THE PROBLEM:
Start at the line in the entries below that contains "GLP erweitert Vertriebsteam", stop at the line that contains "Heb je vragen", and output exactly the lines in that span, both ends included.

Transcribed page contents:
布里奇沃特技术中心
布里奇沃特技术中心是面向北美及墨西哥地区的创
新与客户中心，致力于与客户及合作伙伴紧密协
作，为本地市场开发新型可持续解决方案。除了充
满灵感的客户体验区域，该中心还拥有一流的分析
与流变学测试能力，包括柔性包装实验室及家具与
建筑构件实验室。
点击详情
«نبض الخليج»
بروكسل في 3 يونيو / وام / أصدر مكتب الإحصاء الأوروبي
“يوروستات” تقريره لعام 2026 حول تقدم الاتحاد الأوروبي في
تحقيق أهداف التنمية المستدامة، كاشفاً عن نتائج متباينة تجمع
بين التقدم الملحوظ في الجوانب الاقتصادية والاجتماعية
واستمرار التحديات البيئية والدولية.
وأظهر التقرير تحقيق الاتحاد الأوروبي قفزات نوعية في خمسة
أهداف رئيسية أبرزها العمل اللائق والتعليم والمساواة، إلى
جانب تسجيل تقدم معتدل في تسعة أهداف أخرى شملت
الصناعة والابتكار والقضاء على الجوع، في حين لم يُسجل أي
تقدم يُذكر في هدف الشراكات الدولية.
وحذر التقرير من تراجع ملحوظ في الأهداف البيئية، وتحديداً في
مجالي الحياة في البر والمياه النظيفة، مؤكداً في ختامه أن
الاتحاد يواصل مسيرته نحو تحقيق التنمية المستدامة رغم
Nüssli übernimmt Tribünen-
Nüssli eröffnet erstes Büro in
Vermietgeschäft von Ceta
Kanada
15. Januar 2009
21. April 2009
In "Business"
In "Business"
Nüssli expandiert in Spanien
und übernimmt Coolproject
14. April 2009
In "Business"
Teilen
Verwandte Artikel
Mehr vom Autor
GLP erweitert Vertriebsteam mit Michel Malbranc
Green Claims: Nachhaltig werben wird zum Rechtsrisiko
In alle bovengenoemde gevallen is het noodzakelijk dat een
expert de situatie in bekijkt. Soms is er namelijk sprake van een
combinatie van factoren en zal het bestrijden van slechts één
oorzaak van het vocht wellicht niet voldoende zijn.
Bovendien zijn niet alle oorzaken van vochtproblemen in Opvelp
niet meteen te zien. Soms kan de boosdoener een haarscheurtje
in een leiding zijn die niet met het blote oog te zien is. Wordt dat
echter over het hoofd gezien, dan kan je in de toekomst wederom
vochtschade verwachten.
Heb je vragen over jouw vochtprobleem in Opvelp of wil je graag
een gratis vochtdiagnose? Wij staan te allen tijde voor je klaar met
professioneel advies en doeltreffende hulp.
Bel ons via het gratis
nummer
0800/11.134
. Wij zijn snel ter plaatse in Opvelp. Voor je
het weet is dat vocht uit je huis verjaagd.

YOUR SOLUTION:
GLP erweitert Vertriebsteam mit Michel Malbranc
Green Claims: Nachhaltig werben wird zum Rechtsrisiko
In alle bovengenoemde gevallen is het noodzakelijk dat een
expert de situatie in bekijkt. Soms is er namelijk sprake van een
combinatie van factoren en zal het bestrijden van slechts één
oorzaak van het vocht wellicht niet voldoende zijn.
Bovendien zijn niet alle oorzaken van vochtproblemen in Opvelp
niet meteen te zien. Soms kan de boosdoener een haarscheurtje
in een leiding zijn die niet met het blote oog te zien is. Wordt dat
echter over het hoofd gezien, dan kan je in de toekomst wederom
vochtschade verwachten.
Heb je vragen over jouw vochtprobleem in Opvelp of wil je graag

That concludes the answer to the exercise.